## What to work on:
Please convert every line in the rows below into a Markdown table with the columns No. and Line, numbering each entry and leaving out blank lines.

--- START Supplied material ---

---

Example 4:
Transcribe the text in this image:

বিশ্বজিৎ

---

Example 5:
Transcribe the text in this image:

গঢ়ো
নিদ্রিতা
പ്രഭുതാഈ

--- END Supplied material ---

## Answer to this problem:
| No. | Line |
|---|---|
| 1 | --- |
| 2 | Example 4: |
| 3 | Transcribe the text in this image: |
| 4 | বিশ্বজিৎ |
| 5 | --- |
| 6 | Example 5: |
| 7 | Transcribe the text in this image: |
| 8 | গঢ়ো |
| 9 | নিদ্রিতা |
| 10 | പ്രഭുതാഈ |